November 6, 2006


Life Term (Amy Sullivan, 11.06.06, New Republic)

In September 2005, Bill Ritter, a Democratic candidate for governor of Colorado, stood in a Denver living room, surrounded by almost 60 angry, crying women. His host, Beth Strickland, was the wife of Tom Strickland--the two-time Democratic Senate candidate--and the pro-choice women she had invited to this unusual campaign event spilled out of the living room and into adjoining rooms and hallways. But the force of their emotion was directed solely at Ritter, who stood at the far end of the room in front of a piano. "Don't restrict women's right to choose," the women begged. "Why do you allow exceptions for rape or incest but not when a fetus has severe abnormalities?" others demanded. One woman looked at Ritter with tears in her eyes and asked him why he didn't trust women to make their own choices. [...]

Facing the group of women in Beth Strickland's living room, all of whom wanted him to tell them he wouldn't restrict a woman's right to choose, Ritter had two options. He could take the Cuomo/Kerry approach and allow that, while he opposed abortion personally, that position wouldn't influence his views as governor. Or he could stand firm, explain what he believed, and hope they respected him for it. The first option would be tempting for anyone in Ritter's situation. And it was a familiar straddle--most Catholic Democrats who had been elected in the '80s and '90s opted for some version of the position. But it carried political risks as well. In order to win the governorship, Ritter would need to capture the exurbs that went to both Bush and Democrat Ken Salazar in 2004. Voters in counties like Larimer and Arapahoe have little patience for clever positioning. What they likely heard in Kerry's convoluted abortion explanation was that he wanted credit for being opposed to abortion, but he wasn't so Catholic that it meant anything to him.

The meeting with Ritter, several participants said, was the most uncomfortably candid political gathering they'd ever attended. From the start, the questions were aggressive and emotional. Even so, Ritter still went with the second course: "I told them I could not commit to any of the hypotheticals they were presenting because of my opposition to abortion." But he gave it two important twists. The first was that he made a clear distinction to the gathering of women between being pro-life and pro-life. He would have no agenda to change the current law regarding abortion as governor. He would overturn an executive order issued by Republican Governor Bill Owens disqualifying women's health clinics from getting state funding for teen pregnancy prevention programs if they also provided abortions. And he would sign legislation allowing emergency contraception, a bill that Owens had vetoed. It was an approach that no self-respecting pro-life Republican could afford to take.

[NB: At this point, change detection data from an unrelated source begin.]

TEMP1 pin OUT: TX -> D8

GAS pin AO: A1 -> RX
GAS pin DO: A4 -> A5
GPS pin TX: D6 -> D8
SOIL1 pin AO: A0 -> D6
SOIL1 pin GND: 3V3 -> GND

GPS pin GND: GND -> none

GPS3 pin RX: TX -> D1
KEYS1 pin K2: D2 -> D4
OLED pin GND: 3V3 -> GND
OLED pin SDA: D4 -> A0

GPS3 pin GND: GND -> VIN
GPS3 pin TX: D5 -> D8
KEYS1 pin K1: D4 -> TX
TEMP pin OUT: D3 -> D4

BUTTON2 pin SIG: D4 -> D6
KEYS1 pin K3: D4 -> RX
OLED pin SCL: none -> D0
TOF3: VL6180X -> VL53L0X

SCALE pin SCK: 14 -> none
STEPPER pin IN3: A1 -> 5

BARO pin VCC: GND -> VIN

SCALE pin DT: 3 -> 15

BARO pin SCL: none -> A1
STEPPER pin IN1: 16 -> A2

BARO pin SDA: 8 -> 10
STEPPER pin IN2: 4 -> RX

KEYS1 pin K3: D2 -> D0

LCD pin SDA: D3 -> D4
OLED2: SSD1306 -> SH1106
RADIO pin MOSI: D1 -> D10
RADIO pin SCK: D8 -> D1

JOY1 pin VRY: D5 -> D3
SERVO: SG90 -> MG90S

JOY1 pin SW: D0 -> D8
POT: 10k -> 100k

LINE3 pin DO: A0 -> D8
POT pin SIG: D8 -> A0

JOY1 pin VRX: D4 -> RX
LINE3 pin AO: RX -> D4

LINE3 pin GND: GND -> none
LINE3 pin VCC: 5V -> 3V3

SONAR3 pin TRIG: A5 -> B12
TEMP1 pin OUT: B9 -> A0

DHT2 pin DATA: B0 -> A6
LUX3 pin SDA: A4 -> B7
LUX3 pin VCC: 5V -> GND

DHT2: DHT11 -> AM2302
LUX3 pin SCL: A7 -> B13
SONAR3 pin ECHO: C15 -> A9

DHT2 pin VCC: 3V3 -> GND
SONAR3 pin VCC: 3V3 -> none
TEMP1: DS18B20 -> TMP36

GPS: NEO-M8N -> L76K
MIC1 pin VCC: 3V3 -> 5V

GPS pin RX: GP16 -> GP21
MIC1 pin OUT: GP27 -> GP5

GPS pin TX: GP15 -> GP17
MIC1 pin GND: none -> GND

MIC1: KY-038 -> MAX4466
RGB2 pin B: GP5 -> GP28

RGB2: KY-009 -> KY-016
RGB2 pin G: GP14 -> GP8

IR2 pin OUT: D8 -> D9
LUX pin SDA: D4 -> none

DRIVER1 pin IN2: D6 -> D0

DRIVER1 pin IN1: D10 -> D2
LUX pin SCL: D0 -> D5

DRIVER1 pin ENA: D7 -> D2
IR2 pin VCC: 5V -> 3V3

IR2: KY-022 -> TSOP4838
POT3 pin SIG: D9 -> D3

The second twist would be more important for the voters outside Strickland's house. Ritter took the traditional Catholic Democratic line and improved upon it, essentially saying, "I am personally opposed to abortion, and I intend to use my position to lower the abortion rate." By reducing abortion rates through prevention, not restriction or criminalization, Ritter promised to let his faith inform his politics without imposing his beliefs on citizens. And it gave him credibility when he said of his faith, "You don't check it at the door of the governor's office." [...]

[Ritter] won over supporters by convincing them that it was possible to be pro-life without wanting the Democratic Party to change its stance on Roe v. Wade.

This is such complete gobbledygook that you have to assume neither Ms Sullivan nor Mr. ritter intend anyone to take them seriously. You can't accept the Democratic stance in support of Roe, which allows for abortion on demand, and against any legislative restrictions, and call yourself anti-abortion.

Posted by Orrin Judd at November 6, 2006 7:19 AM

The really pathetic part is that Ritter appears likely to be the next Governor of Colorado.

Posted by: jd watson at November 6, 2006 12:55 PM

What always strikes me in these stories is just how emotional the rich white ladies get about keeping abortions legal. They always become all hysterical, tearful, screaming and wailing over a procedure I guarantee you very few of them have ever had or will ever be in a position to seek. And yet they act like their lives depend on it. I used to be somewhat active in pro-choice politics (yes, yes, I know, pace Lou) but the hysteria of the women involved, and the unrelenting nastiness of their insistence on themselves as victims went a long way to alienating me from the politics and the philosophy. I always smelled eugenics in the air -- you know, abortions for poor women always seemed first and foremost for them.

Posted by: Lisa at November 6, 2006 2:51 PM

Of course they're emotional, they're terrified of the coloreds breeding.